Each segment of one of the rectangles if compared to each segment of the other rectangle. Thus we have between 0 and 4 intersections (equal intersection points are removed).
The algorithm will provide an answer to the question "is this point 'p' inside this polygon".
So first, as polygons are implemented through the class CPolyline_, it will return false
if it does not meet the "polygon" requirements (i.e. if there are some segments crossings, or if the polyline is not closed).
The code uses the classical "ray casting" algorithm (see https://en.wikipedia.org/wiki/Point_in_polygon): the algorithm states to build a segment going from the considered point to infinity, and count the number of intersections. It it is even, the point is outside, else it is inside.
However, while mathematically exact, this algorithm needs to be implemented with caution, to avoid numerical issues. The most important point is how do we select the "outside" (infinity) point 'px'.
- First, we check if the point 'p' is outside the bounding box of the polyline.
This implies that the point is not inside, thus we return
false. - Second, we build the "extended" bounding box and search for a suitable point lying on its edges. What we want to avoid is selecting a point 'px' so that a segment [p,px] will intersect with one of the points of the polygon. Because if it does, it will generate two crossings where there oughta be only one.

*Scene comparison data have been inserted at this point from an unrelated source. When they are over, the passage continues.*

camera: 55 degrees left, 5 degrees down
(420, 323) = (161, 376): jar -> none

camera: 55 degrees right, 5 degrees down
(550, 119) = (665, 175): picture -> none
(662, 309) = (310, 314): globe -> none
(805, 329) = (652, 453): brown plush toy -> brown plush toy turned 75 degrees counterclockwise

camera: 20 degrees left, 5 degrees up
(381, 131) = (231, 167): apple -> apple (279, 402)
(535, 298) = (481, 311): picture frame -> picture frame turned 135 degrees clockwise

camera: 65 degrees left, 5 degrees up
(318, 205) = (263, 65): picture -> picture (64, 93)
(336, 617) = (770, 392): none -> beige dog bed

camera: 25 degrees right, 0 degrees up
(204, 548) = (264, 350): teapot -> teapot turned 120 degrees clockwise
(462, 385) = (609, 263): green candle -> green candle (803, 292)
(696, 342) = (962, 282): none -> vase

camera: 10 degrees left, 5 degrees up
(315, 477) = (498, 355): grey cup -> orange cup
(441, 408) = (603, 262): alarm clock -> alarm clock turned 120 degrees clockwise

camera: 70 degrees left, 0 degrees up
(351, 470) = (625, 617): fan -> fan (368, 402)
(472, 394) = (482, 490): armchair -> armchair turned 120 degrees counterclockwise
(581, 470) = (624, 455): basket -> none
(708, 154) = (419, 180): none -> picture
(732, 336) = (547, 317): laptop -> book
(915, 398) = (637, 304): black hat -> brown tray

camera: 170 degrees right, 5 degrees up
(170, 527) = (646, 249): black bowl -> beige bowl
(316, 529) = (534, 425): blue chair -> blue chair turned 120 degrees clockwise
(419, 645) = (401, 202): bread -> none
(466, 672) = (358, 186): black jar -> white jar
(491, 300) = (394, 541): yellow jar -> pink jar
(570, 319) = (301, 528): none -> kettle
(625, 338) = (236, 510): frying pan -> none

So the implementation sets up an iterative method: starting with the extended bounding box (see FRect_::getExtended() ), we take each of the associated segments and check if taking the middle point as "reference" point does the job (i.e. the reference segment is far enough from all points of the polygon). If not, we check the following. If none of the segments fit, we double the number of segments by splitting each of them, and reiterate, until we find a suitable point on the extended BB edge to build our reference segment.
This is illustrated on this figure:
Of course, their must be a stopping criterion for this iterative method.
The number of iterations is determined by the symbol HOMOG2D_MAXITER_PIP (default value = 5), that you can define.
If the function is unable to find a "good" reference segment after that threshold, it will throw an error.
The allowed distance between a given reference segment and one of the points of the polygon is given by thr::nullDistance(), that you may also adjust if necessary (see homog2d_thresholds.md).